As we can see on examples above, the classifier successfully finds cars on the test images. But the classifier failed to find a car on th 3rd image because it is too far to be detected. We will need to use multi scale windows to detect far away vehicles. We will also need to apply a kind of filter (such as heat map) to avoid false positives (5th image) in video processing.


Step 5: Advanced Vehicle Detection

Show All Potential Search Areas

Becuase the size and position of cars in the image will be different depending on their distance from the camera, We will have to call slide_window a few times with different start/stop values. We will not scan with across the whole image, but only across areas where a new car can appear, and areas where a car was detected.

Combined Image

Refine detected car position

For every detected car we are doing to scan with a sliding window the ROI around the previous known position.

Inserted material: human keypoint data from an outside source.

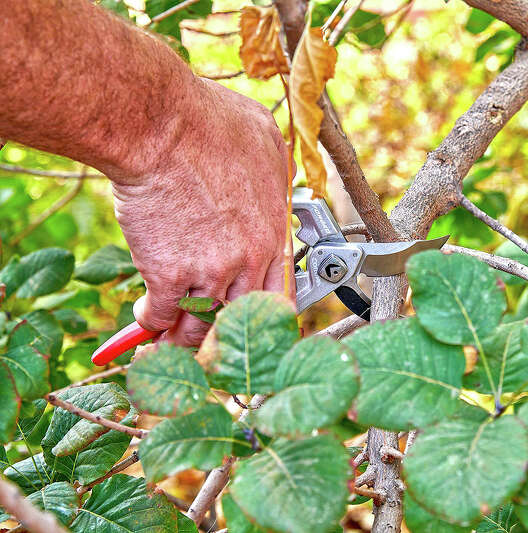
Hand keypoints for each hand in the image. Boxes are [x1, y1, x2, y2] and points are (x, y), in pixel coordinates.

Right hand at [111, 78, 291, 345]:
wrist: (161, 125)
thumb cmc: (210, 122)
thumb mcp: (265, 141)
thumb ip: (275, 172)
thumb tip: (275, 177)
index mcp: (272, 233)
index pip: (280, 294)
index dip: (263, 312)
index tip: (249, 319)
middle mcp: (247, 260)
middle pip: (240, 316)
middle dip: (222, 330)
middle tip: (206, 336)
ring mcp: (209, 272)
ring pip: (200, 325)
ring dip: (184, 334)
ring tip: (171, 337)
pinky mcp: (167, 276)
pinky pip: (159, 316)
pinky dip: (150, 321)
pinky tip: (145, 316)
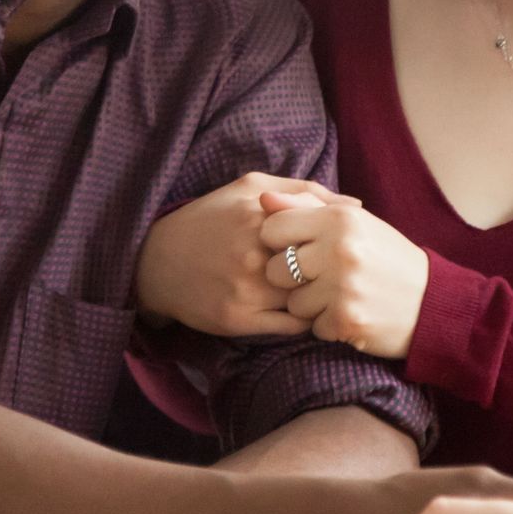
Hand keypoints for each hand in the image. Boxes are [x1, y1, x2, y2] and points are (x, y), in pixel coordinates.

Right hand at [136, 172, 357, 336]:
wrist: (157, 261)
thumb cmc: (210, 218)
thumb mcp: (250, 187)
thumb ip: (303, 190)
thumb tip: (355, 205)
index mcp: (261, 214)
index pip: (326, 229)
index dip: (340, 241)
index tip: (345, 246)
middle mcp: (254, 253)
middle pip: (321, 267)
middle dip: (337, 272)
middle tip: (345, 274)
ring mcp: (247, 289)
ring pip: (310, 299)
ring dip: (323, 298)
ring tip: (327, 292)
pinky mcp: (239, 320)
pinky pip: (293, 326)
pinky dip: (307, 319)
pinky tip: (306, 309)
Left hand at [259, 196, 429, 357]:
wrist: (431, 301)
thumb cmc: (386, 257)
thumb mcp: (354, 222)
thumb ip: (306, 206)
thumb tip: (264, 198)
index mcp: (340, 218)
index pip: (273, 227)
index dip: (279, 242)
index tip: (298, 249)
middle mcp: (340, 249)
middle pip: (275, 269)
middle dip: (289, 278)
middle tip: (317, 277)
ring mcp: (343, 287)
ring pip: (292, 303)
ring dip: (310, 305)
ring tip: (337, 296)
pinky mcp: (346, 320)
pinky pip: (312, 327)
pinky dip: (327, 324)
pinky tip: (349, 313)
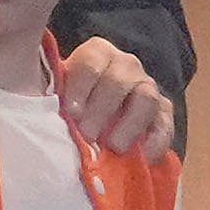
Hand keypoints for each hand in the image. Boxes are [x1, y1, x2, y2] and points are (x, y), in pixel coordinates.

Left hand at [58, 38, 173, 159]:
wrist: (94, 119)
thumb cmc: (70, 105)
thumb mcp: (57, 94)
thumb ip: (53, 96)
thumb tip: (44, 110)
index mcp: (97, 54)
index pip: (91, 63)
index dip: (81, 87)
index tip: (72, 112)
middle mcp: (126, 65)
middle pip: (119, 80)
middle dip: (102, 109)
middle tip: (88, 134)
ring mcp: (147, 87)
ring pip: (146, 98)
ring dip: (130, 124)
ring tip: (115, 147)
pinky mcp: (163, 112)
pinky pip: (165, 123)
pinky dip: (157, 140)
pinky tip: (145, 156)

We use multiple scales of windows in order to detect the car and its position more accurate and reliable.

Combined Image

Lane Finding function

Here, we'll use lane_detector function from the Advanced Lane Finding project to detect lanes.

Combined Image

Combined Image

Combined Image

Combined Image

Combined Image

Combined Image

Example of processed images

Combined Image

Combined Image

Combined Image


Step 6: Video Processing

Now, we'll build a pipeline to process the video frames.

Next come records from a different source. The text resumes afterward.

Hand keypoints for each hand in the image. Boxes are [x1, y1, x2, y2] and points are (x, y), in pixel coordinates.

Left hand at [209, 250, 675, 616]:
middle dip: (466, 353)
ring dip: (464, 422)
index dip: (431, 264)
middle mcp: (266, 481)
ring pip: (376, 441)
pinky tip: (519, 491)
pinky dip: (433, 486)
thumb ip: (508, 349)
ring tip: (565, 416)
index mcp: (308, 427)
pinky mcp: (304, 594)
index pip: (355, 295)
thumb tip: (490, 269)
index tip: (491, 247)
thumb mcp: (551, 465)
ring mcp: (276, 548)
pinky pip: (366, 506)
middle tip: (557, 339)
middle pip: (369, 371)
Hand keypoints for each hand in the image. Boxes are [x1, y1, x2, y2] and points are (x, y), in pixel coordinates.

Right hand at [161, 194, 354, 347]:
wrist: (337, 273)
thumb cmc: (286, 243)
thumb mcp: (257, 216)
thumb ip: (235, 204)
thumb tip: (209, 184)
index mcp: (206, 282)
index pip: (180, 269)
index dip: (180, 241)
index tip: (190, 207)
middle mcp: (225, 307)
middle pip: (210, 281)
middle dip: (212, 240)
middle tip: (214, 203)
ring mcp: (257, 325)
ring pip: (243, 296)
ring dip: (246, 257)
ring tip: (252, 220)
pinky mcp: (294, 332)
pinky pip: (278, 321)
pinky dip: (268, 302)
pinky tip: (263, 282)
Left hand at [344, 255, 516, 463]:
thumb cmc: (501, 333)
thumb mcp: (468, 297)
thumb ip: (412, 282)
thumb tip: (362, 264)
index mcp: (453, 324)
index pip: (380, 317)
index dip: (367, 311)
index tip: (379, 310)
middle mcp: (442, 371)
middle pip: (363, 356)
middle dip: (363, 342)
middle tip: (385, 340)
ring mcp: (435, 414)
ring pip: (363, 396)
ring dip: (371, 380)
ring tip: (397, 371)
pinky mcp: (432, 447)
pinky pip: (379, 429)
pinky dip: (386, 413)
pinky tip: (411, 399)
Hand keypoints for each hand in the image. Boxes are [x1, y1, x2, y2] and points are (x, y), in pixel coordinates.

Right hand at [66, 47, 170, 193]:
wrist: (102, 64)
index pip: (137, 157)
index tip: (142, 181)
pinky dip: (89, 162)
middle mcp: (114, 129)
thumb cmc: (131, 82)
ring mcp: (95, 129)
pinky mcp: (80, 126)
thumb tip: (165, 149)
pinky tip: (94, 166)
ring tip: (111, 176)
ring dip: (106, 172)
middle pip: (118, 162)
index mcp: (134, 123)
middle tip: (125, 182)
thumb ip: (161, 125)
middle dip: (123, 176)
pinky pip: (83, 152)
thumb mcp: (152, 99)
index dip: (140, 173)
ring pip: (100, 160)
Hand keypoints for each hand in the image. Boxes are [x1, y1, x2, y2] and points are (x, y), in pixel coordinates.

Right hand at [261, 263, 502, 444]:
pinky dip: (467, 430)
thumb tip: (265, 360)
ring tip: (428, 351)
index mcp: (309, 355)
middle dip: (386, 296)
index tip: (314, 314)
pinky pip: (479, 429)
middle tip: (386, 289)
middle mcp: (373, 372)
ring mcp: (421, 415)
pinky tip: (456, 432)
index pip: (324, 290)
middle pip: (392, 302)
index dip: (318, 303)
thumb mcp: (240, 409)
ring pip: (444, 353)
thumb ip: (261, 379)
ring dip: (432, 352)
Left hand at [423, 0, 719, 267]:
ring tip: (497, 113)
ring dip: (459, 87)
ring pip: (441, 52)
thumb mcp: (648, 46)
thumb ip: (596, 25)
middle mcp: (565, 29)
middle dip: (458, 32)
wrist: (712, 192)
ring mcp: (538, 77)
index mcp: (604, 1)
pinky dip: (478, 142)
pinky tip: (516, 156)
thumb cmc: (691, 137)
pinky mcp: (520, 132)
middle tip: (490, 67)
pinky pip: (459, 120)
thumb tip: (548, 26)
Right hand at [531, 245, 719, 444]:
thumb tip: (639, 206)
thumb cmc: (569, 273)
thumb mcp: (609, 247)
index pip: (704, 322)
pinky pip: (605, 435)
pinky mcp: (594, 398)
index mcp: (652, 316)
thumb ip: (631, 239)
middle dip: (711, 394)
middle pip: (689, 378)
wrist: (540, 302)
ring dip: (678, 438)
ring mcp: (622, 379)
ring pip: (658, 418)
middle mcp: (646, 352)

Multiple Detections & False Positives

We'll filter the found windows by a heatmap approach using add_heat function in order to combine overlapping detections, and we will apply threshold using apply_threshold function to remove false positives.

Jitter Reduction

In order to reduce jitter (Smooth the car boxes), a function called low_filter applies a simple low-pass filter on the new and the previous cars boxes coordinates and sizes.

Processing the project video:

YouTube Link


Conclusion

  • The pipeline was able to correctly label vehicles in the project video.

  • The algorithm may diffenately fail in case of difficult light conditions, which could be partly resolved by using a more robust classifier, like the Yolo model for example.

  • It is possible to improve the classifier by additional data augmentation, and further parameter tuning.

  • The algorithm may have difficulties in classifying overlapping vehicles. To resolve this problem, we may introduce long term memory of the vehicle's position and a kind of predictive algorithm which can predict where occluded vehicle can be.

  • To eliminate false positives on areas out of the road, we can integrate the results from the Lane Finding project to correctly determine the wide ROI on the whole frame by the road boundaries.